Figure 2 - Opening keynote
Well attending kickoff to Mobile World Congress (MWC) 2024
The industry has fully embraced GenAI, including in the BSS layer to improve CX and throughout the technology stack, with some very innovative uses of GenAI in network operations, the OSS layer, and beyond. For example, BeyondNow demonstrated use of its Wave AI product for CX, operations, and partner ecosystem management at MWC 2024. The use of AI/ML, or predictive AI, is so widespread as to now seem unremarkable. Interestingly, the digger you dig, the more it appears these technologies are often being used to assist and augment human effort rather than replace it through automation.
The biggest debate of the show was around the use of Large Language Models (LLMs). Do you build, buy, or borrow your LLM? Almost every PoC we saw seemed to put a new spin on an existing LLM. Anrtisu’s example would change its response depending on the user with which it engaged. For example, language would be modified depending on if a question was being asked by a CTO or a network engineer. Subex exhibited an alternative model that allowed the user to select different AI agents for different tasks across the network, and even allowed you to build a squad to tackle tasks in numbers with different AI inputs.
Ericsson was keen to highlight the importance of partner ecosystems, particularly within Open RAN, having recently announced the launch of their rApps ecosystem program with 17 members, supporting 20 rApps delivered by 11 application developers. They linked their recent developments in Service Management and Orchestration (SMO) to their major Open RAN deal with AT&T in the U.S. Ericsson was also very actively discussing their approach to GenAI in telecoms, and Elena Fersman, VP and Head of Global AI Accelerator, even suggested that every service provider would eventually build its own LLM. Although this seems unlikely due to the huge costs and time required, there does appear to be a strong belief in a “multi-LLM” future that incorporates private, telco LLMs, open LLMs, and industry specific LLMs with a recognition that all three may give very different answers to the same query. The industry also voiced its concerns about the bandwidth requirements, power utilization, and costs associated with GenAI queries. A number of companies quoted costs, such as $1.50 per typical query. The environmental impact of GenAI per query was estimated at 1 liter of water and the same electricity usage as a light bulb for 2 hours. Other concerns raised, including demonstrations from leading AI providers such as Optiva, included the use of AI by “bad actors,” ethical concerns, “AI hallucinations,” and “model poisoning.”

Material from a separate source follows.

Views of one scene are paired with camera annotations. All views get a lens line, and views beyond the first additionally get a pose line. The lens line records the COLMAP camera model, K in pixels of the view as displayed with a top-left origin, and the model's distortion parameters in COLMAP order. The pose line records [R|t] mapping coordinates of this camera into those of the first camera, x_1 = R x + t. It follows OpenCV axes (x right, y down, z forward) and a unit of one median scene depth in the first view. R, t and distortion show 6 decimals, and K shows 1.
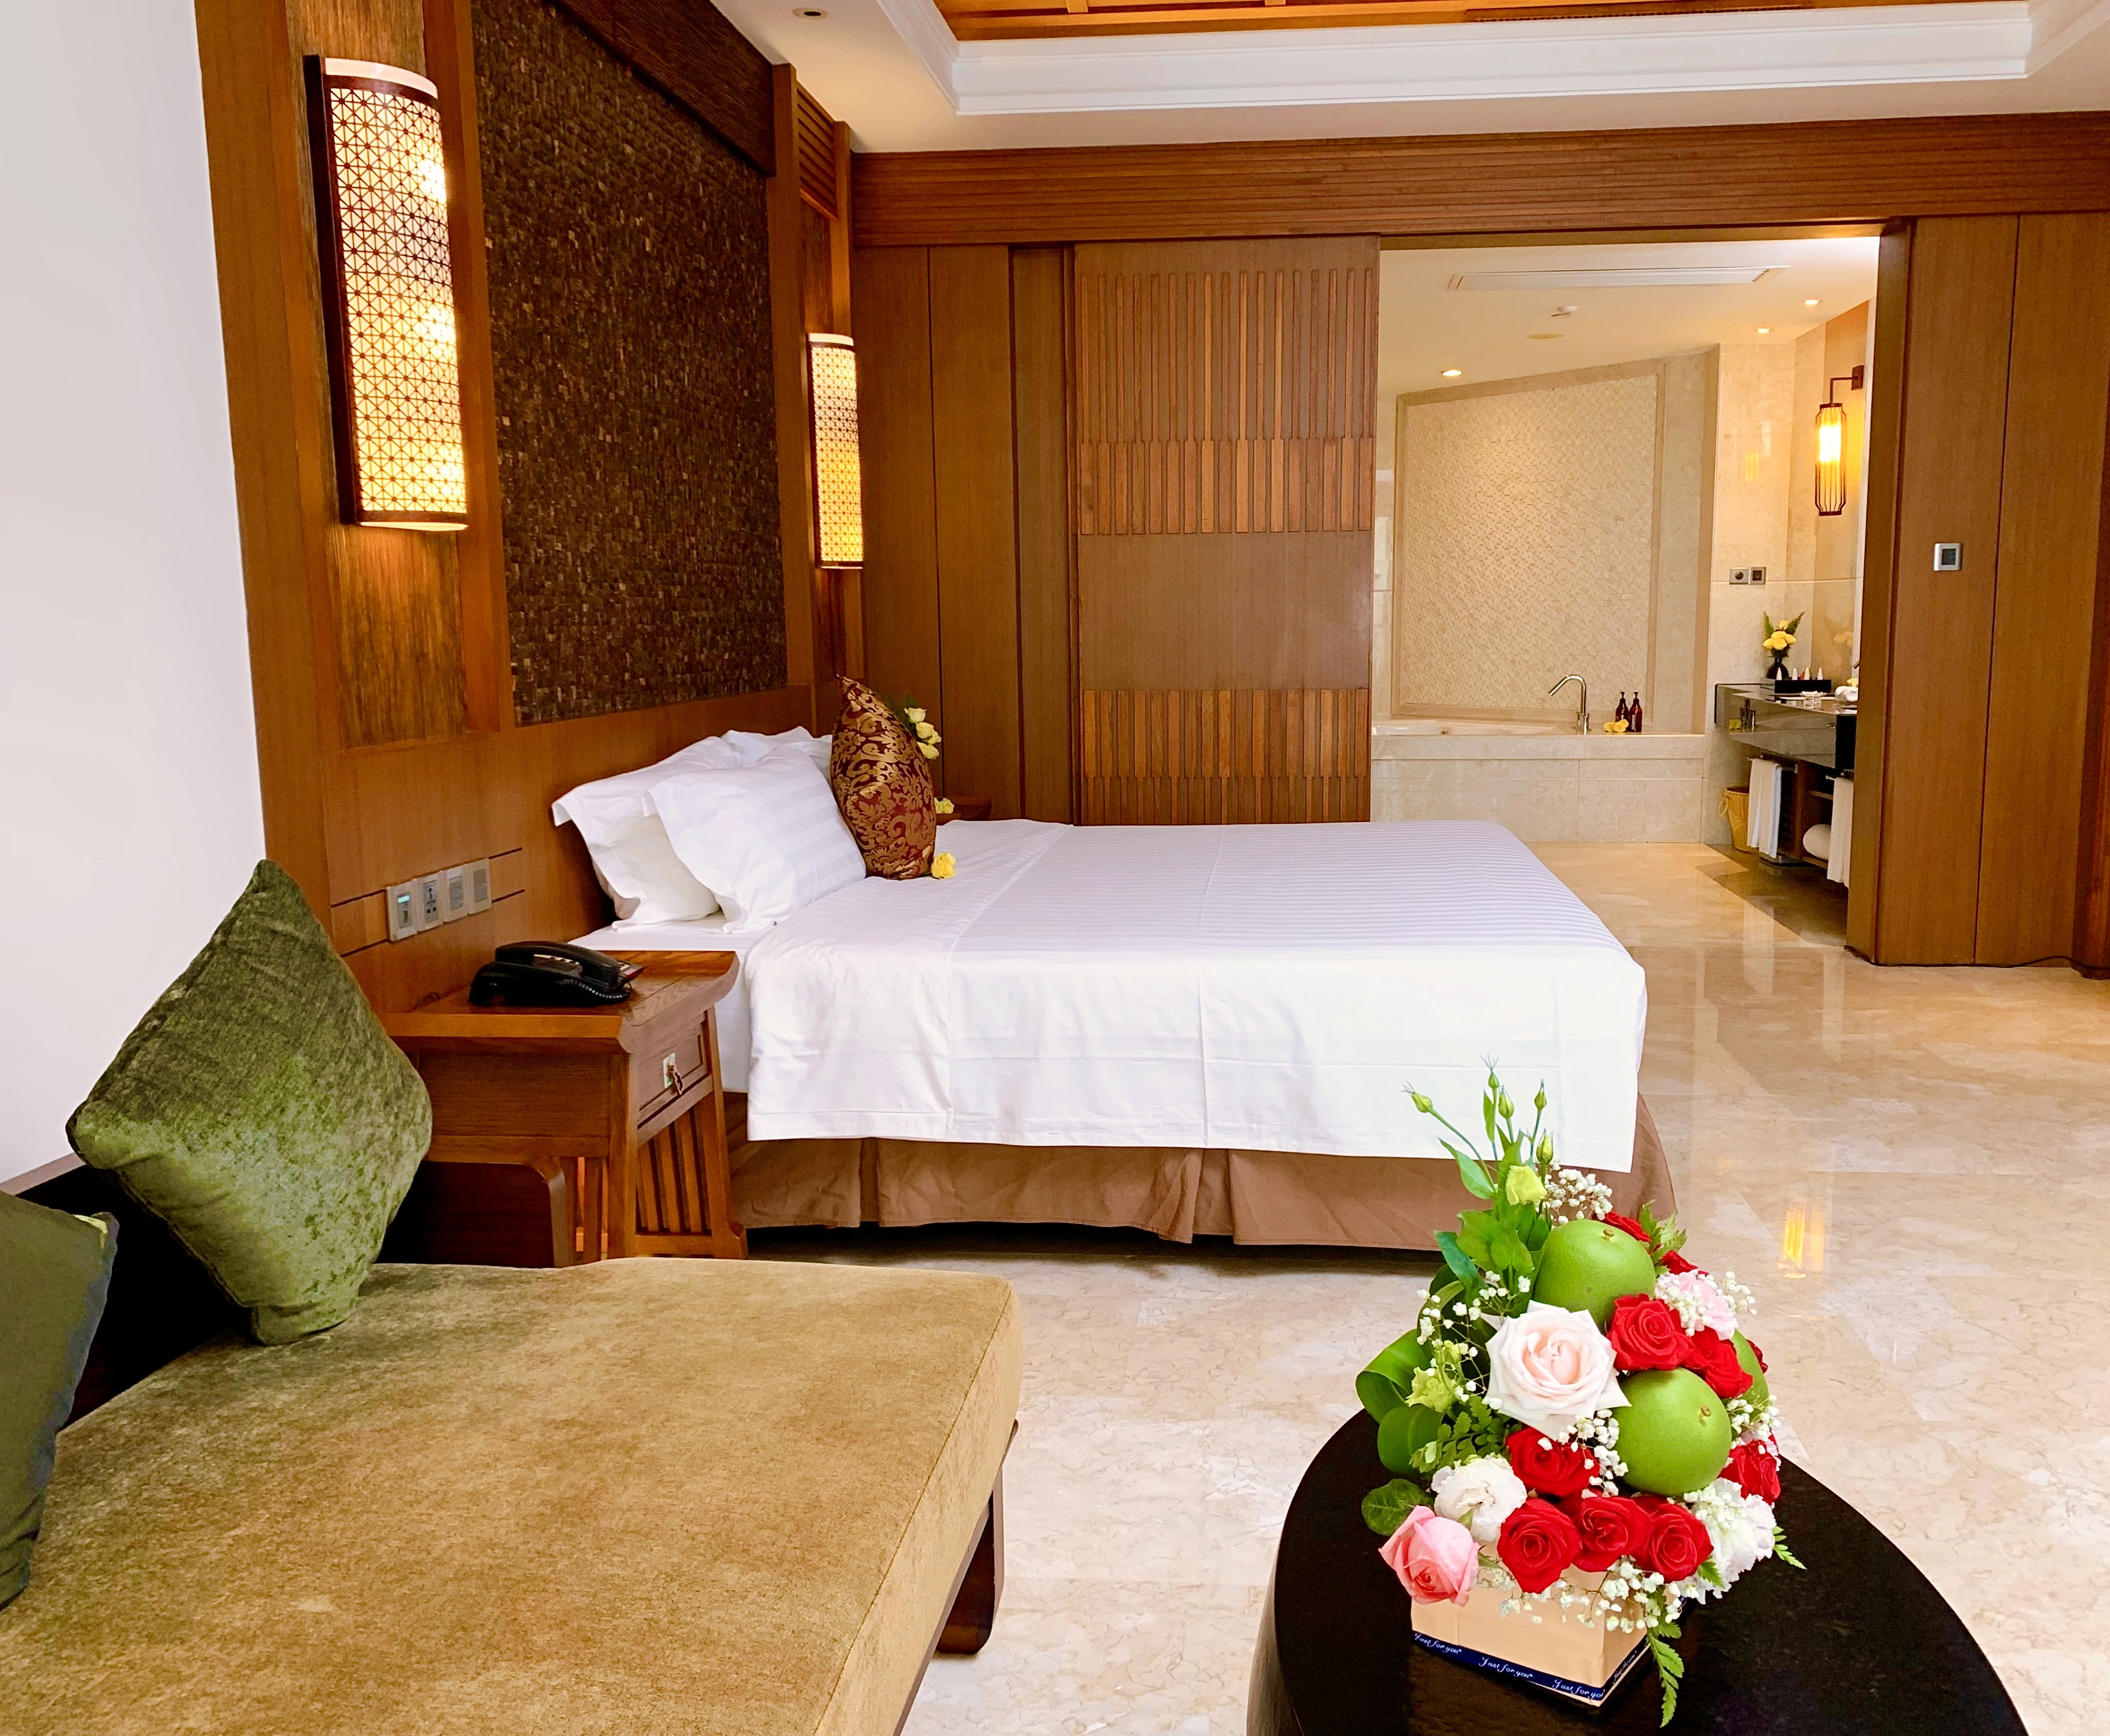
lens RADIAL K [[1682.1, 0, 1055.0], [0, 1682.1, 868.0], [0, 0, 1]] dist [0.003403, -0.001036]
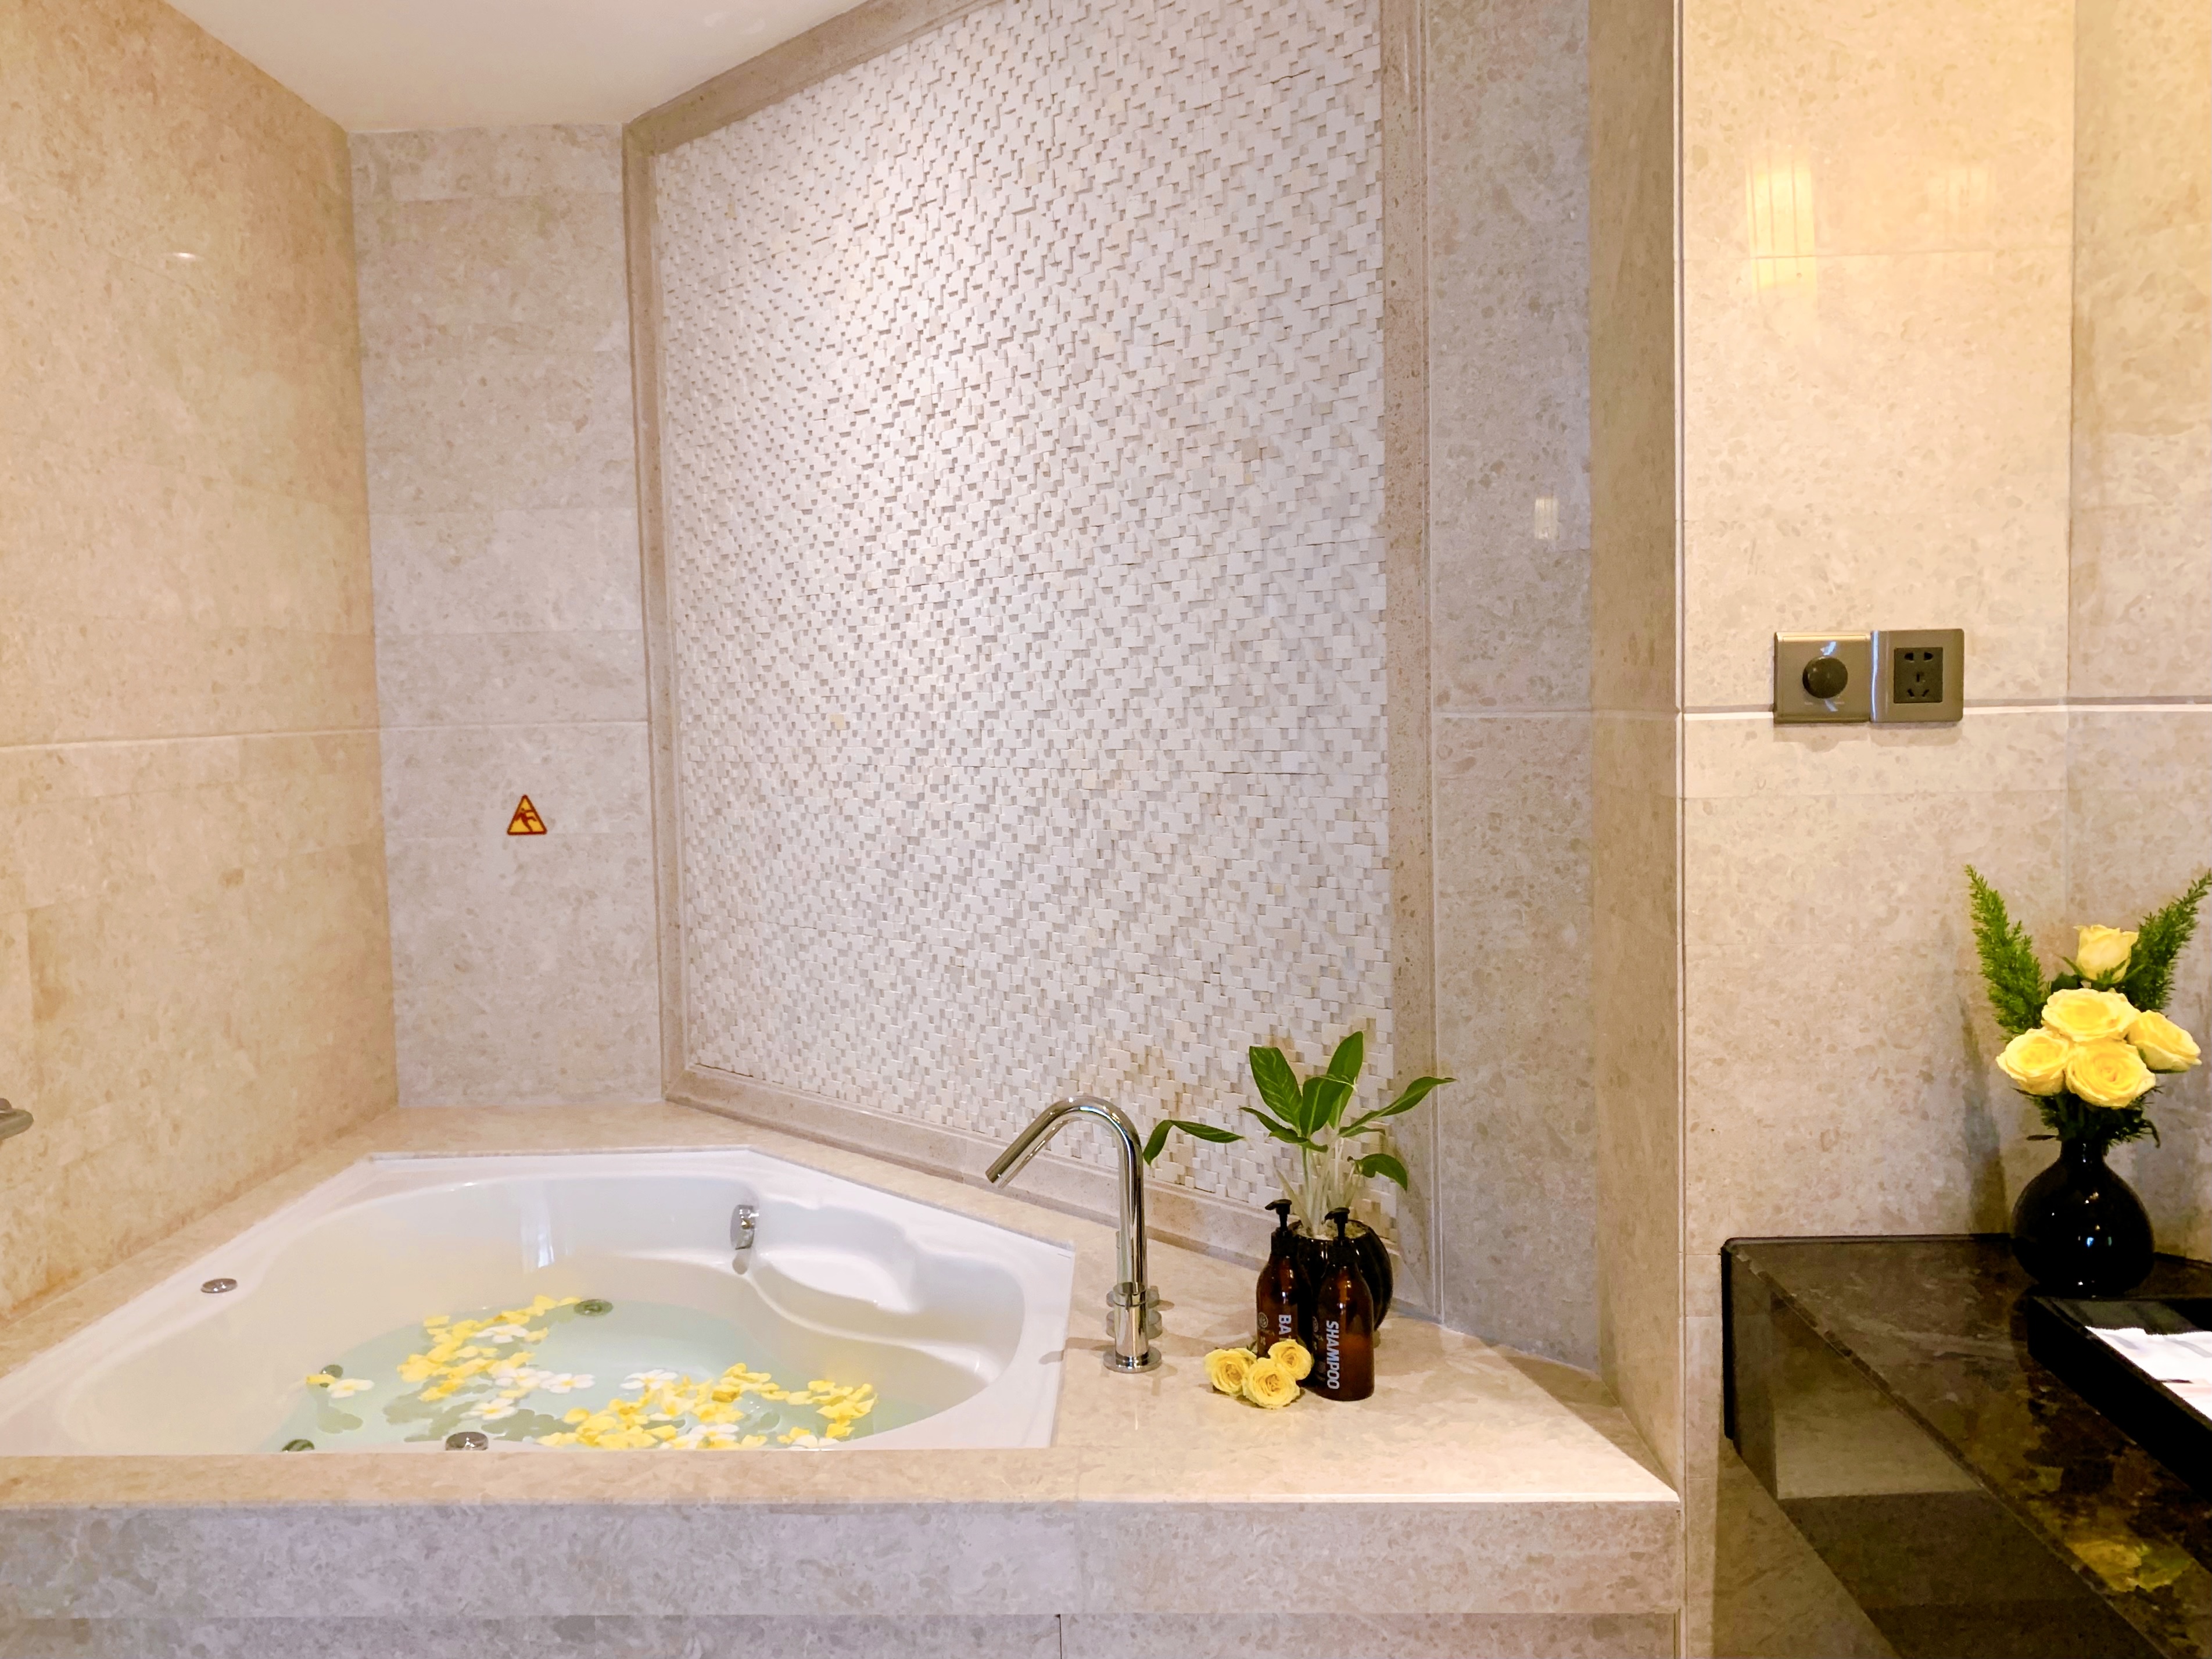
lens RADIAL K [[1665.6, 0, 1106.0], [0, 1665.6, 829.5], [0, 0, 1]] dist [0.134998, -0.326273]
pose [[0.989142, -0.019311, 0.145691, 0.273561], [0.030753, 0.996580, -0.076695, -0.131972], [-0.143712, 0.080342, 0.986353, 0.755556]]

AI hallucinations refer to GenAI systems creating undesirable but seemingly valid content as a result of being trained on erroneous, corrupted or misleading data. For example, conspiracy theories are still being floated linking 5G to COVID. Although they are untrue the fact that the claims remain widespread and ubiquitous presents a danger of that information being repeated through GenAI systems hallucinations.
An excellent example was provided by Chrisaman Sood, Product Manager at Optiva. If every customer asks your AI billing system to “Tell me joke,” over time, unless you take the necessary
precautions, your system will start to think its role is to be a comedian rather than helping with billing queries. That is an example of model poisoning.